- _TASK OBJECTIVE_
Pick every line out of the entries below that holds the string "Empresa", and report them.

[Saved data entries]
* * *
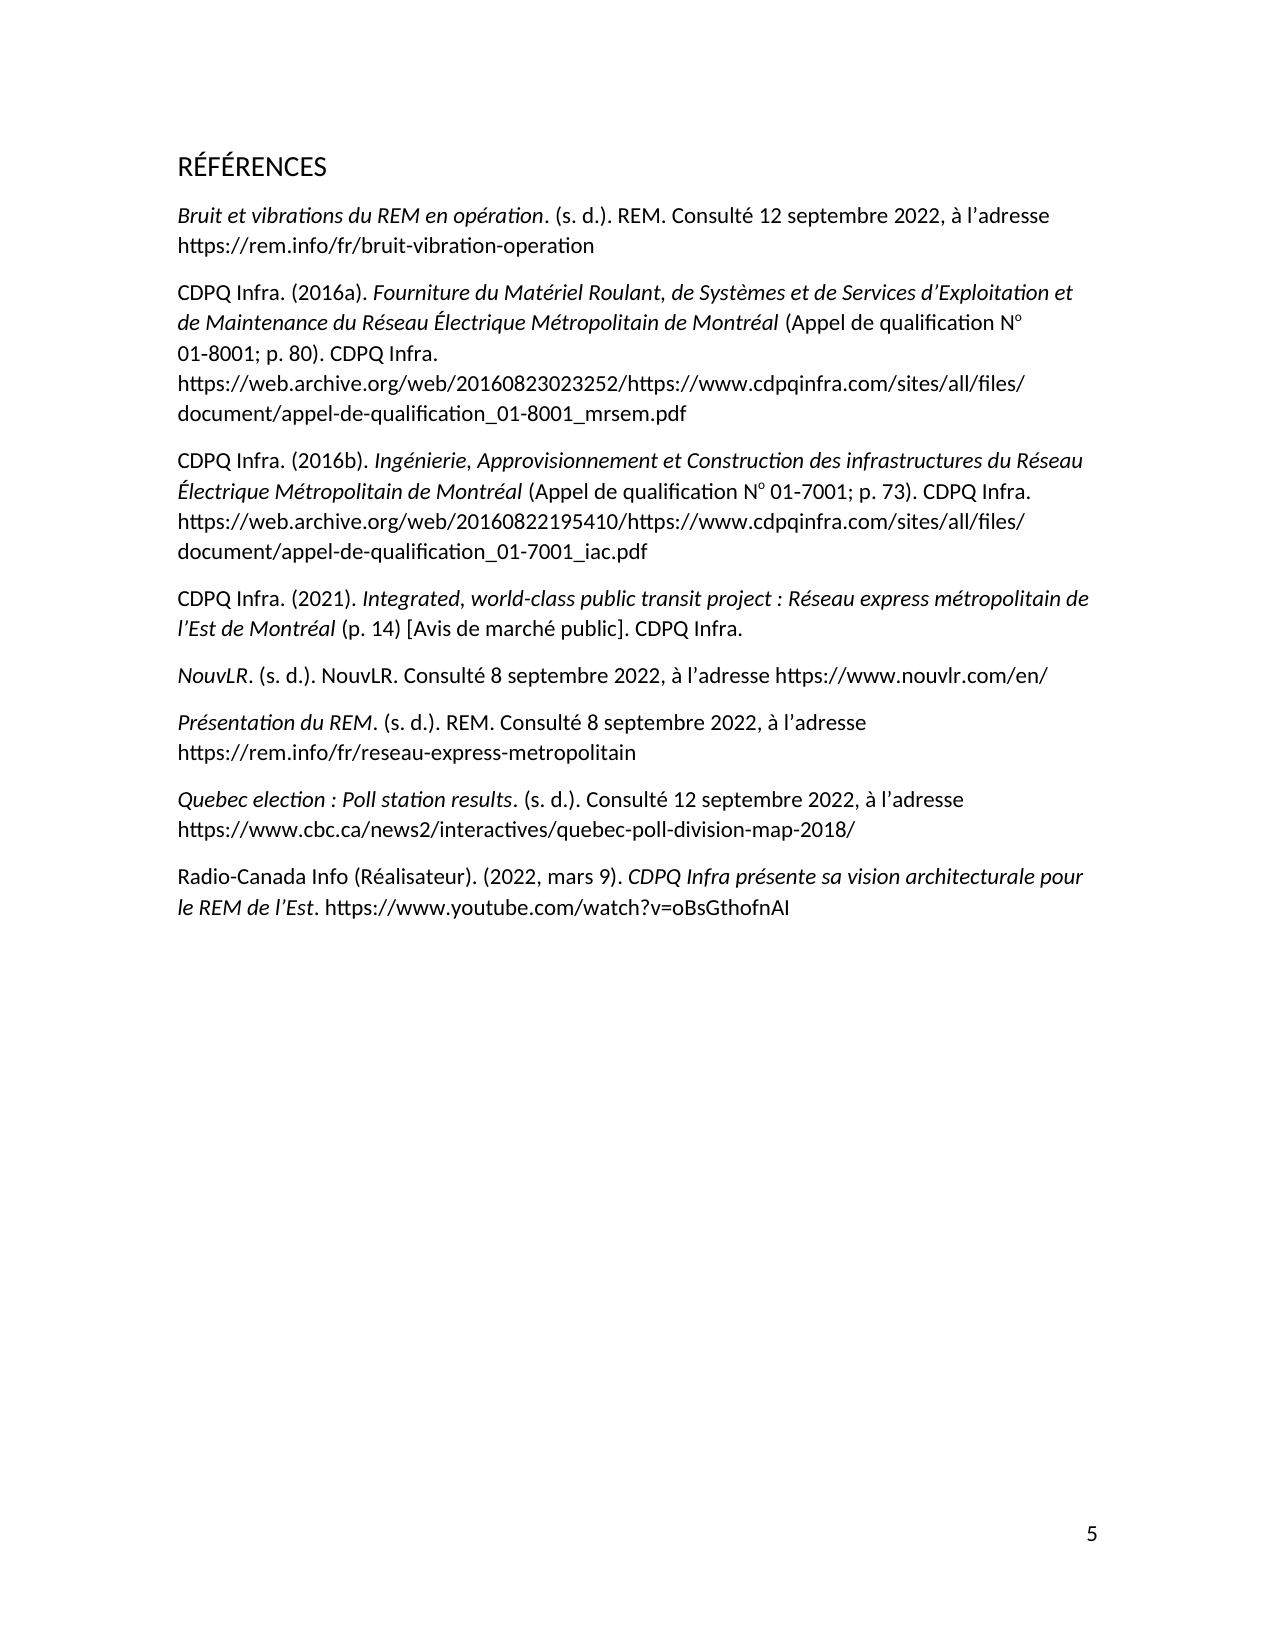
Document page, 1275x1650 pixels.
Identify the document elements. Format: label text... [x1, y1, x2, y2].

text Présentation du REM. (s. d.). REM. Consulté 8 septembre 2022, à l’adresse https://rem.info/fr/reseau-express-metropolitain [177, 708, 1098, 766]
text CDPQ Infra. (2016b). Ingénierie, Approvisionnement et Construction des infrastructures du Réseau Électrique Métropolitain de Montréal (Appel de qualification No 01‑7001; p. 73). CDPQ Infra. https://web.archive.org/web/20160822195410/https://www.cdpqinfra.com/sites/all/files/document/appel-de-qualification_01-7001_iac.pdf [177, 446, 1098, 565]
text CDPQ Infra. (2021). Integrated, world-class public transit project : Réseau express métropolitain de l’Est de Montréal (p. 14) [Avis de marché public]. CDPQ Infra. [177, 584, 1098, 642]
text CDPQ Infra. (2016a). Fourniture du Matériel Roulant, de Systèmes et de Services d’Exploitation et de Maintenance du Réseau Électrique Métropolitain de Montréal (Appel de qualification No 01‑8001; p. 80). CDPQ Infra. https://web.archive.org/web/20160823023252/https://www.cdpqinfra.com/sites/all/files/document/appel-de-qualification_01-8001_mrsem.pdf [177, 278, 1098, 427]
text Bruit et vibrations du REM en opération. (s. d.). REM. Consulté 12 septembre 2022, à l’adresse https://rem.info/fr/bruit-vibration-operation [177, 201, 1098, 259]
subtitle RÉFÉRENCES [177, 148, 1098, 183]
text NouvLR. (s. d.). NouvLR. Consulté 8 septembre 2022, à l’adresse https://www.nouvlr.com/en/ [177, 661, 1098, 689]
text Quebec election : Poll station results. (s. d.). Consulté 12 septembre 2022, à l’adresse https://www.cbc.ca/news2/interactives/quebec-poll-division-map-2018/ [177, 785, 1098, 843]
text Radio-Canada Info (Réalisateur). (2022, mars 9). CDPQ Infra présente sa vision architecturale pour le REM de l’Est. https://www.youtube.com/watch?v=oBsGthofnAI [177, 862, 1098, 921]
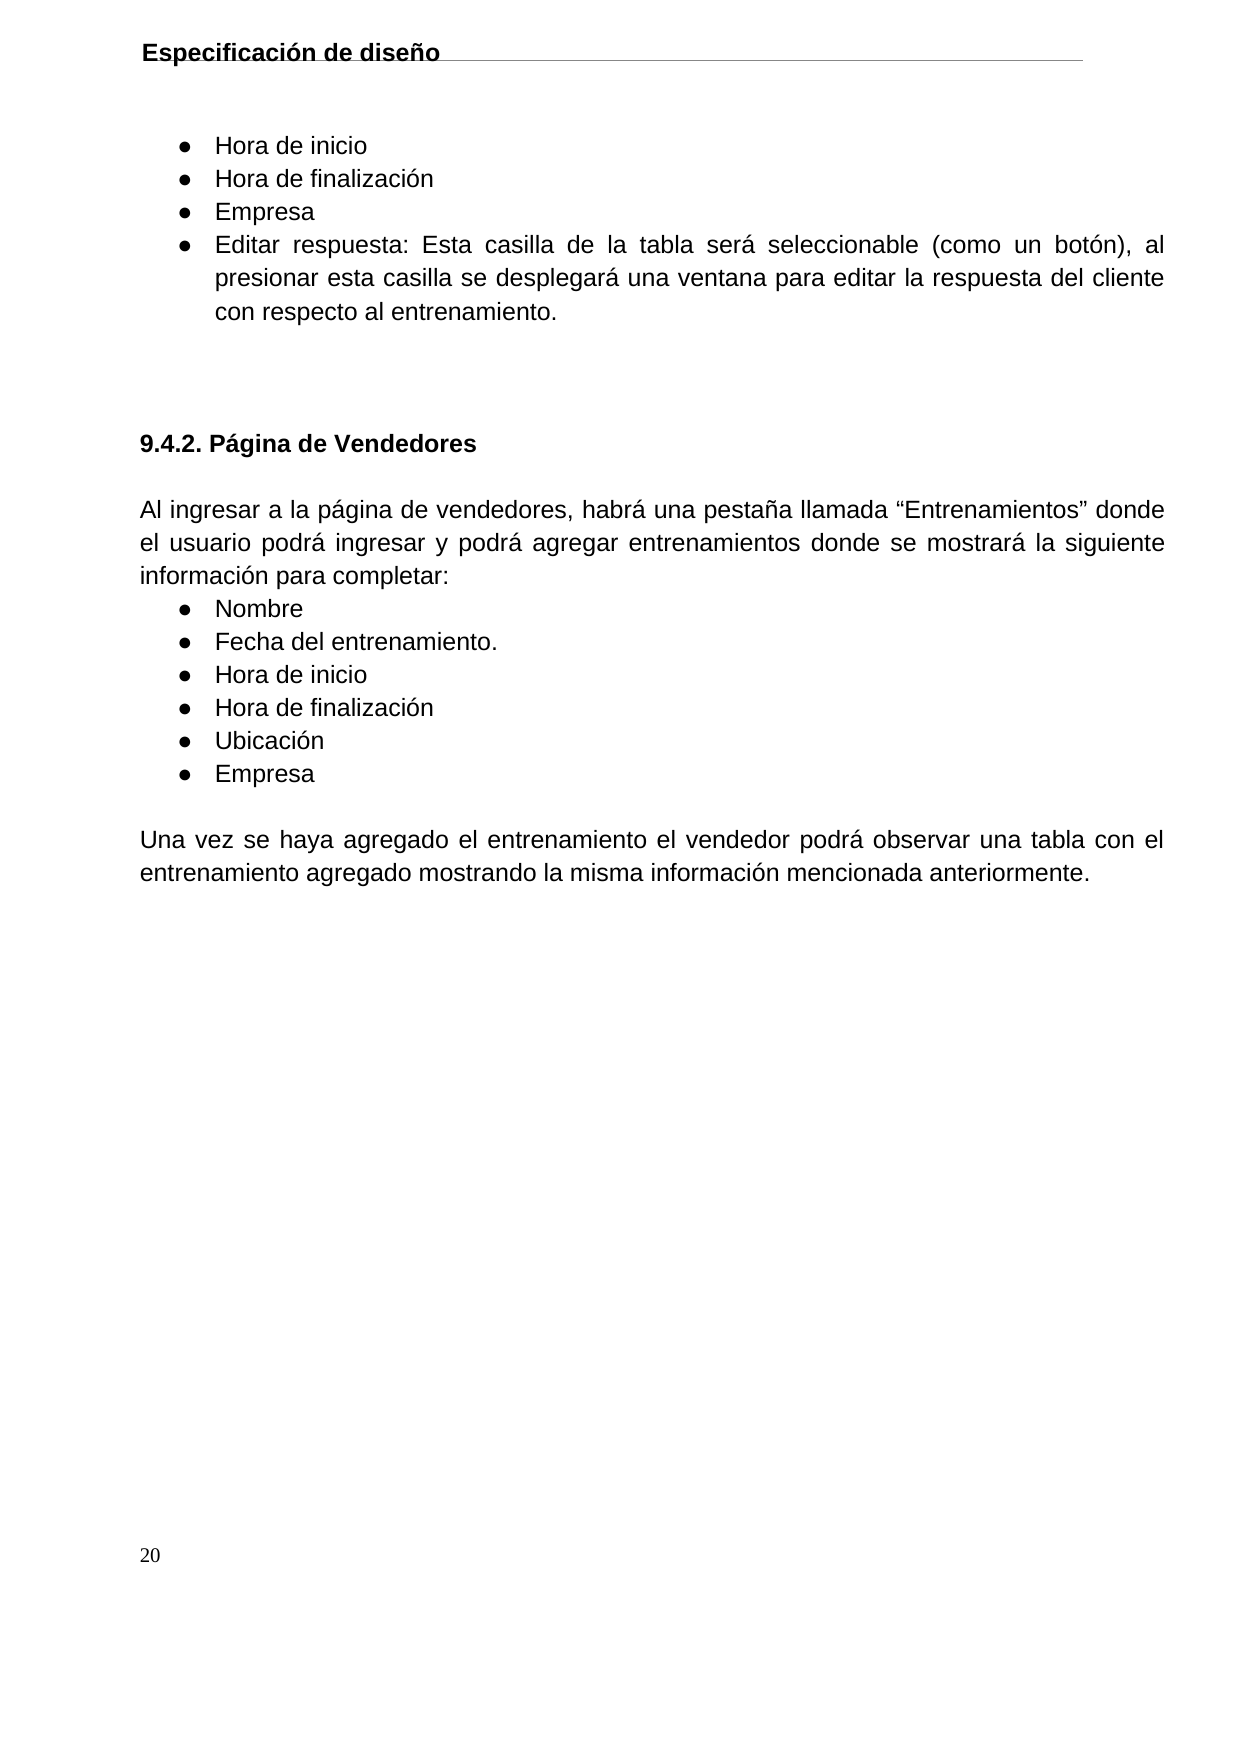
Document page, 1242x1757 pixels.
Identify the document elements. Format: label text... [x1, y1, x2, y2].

list Hora de inicio [177, 660, 1167, 688]
list Fecha del entrenamiento. [177, 627, 1167, 655]
list Hora de inicio [177, 131, 1167, 160]
text Al ingresar a la página de vendedores, habrá una pestaña llamada “Entrenamientos” donde el usuario podrá ingresar y podrá agregar entrenamientos donde se mostrará la siguiente información para completar: [139, 494, 1167, 589]
list Ubicación [177, 726, 1167, 754]
text Una vez se haya agregado el entrenamiento el vendedor podrá observar una tabla con el entrenamiento agregado mostrando la misma información mencionada anteriormente. [139, 825, 1167, 887]
text 9.4.2. Página de Vendedores [139, 428, 1167, 457]
list Editar respuesta: Esta casilla de la tabla será seleccionable (como un botón), al presionar esta casilla se desplegará una ventana para editar la respuesta del cliente con respecto al entrenamiento. [177, 230, 1167, 325]
list Empresa [177, 197, 1167, 226]
list Nombre [177, 594, 1167, 622]
list Hora de finalización [177, 164, 1167, 193]
list Empresa [177, 759, 1167, 787]
list Hora de finalización [177, 693, 1167, 721]
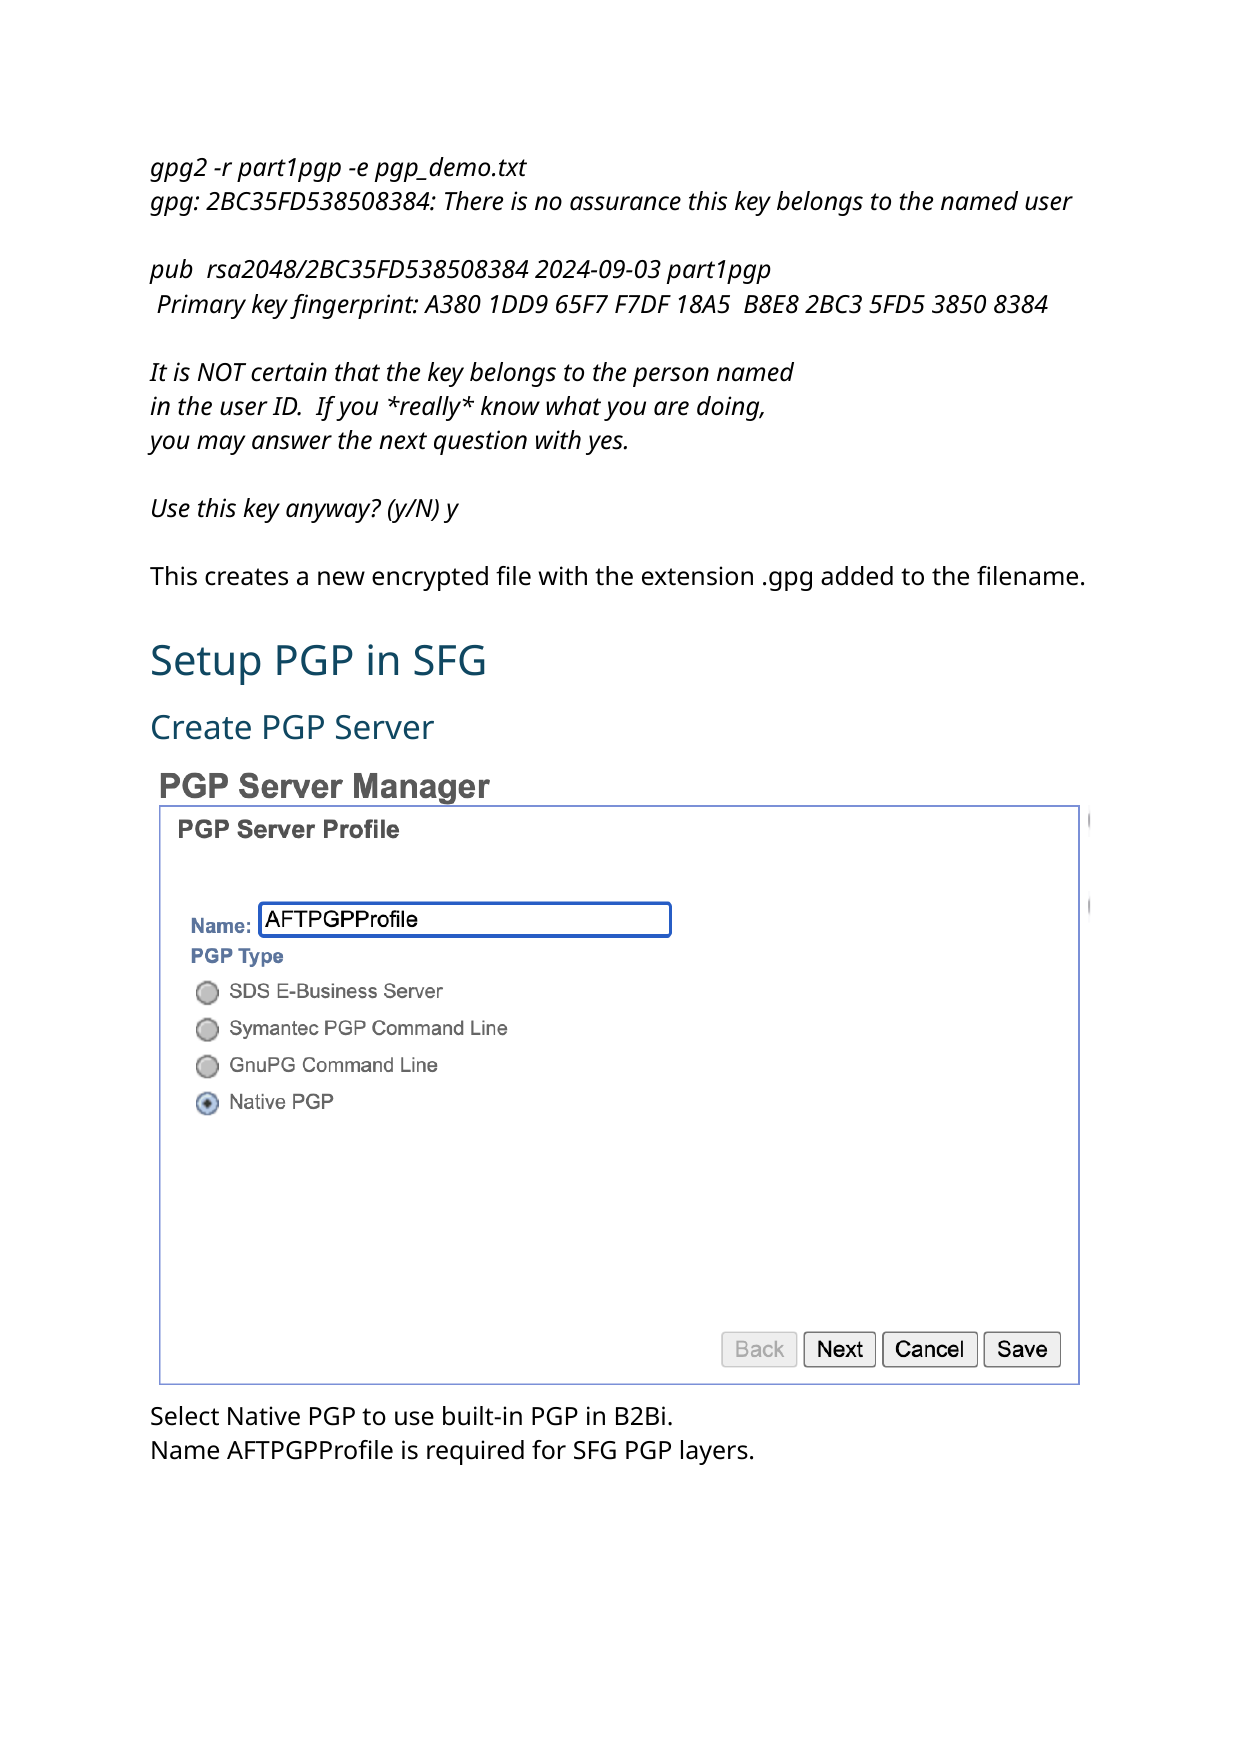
* * *
- _OUTPUT OF THE TASK_
list Empresa [177, 197, 1167, 226]
list Empresa [177, 759, 1167, 787]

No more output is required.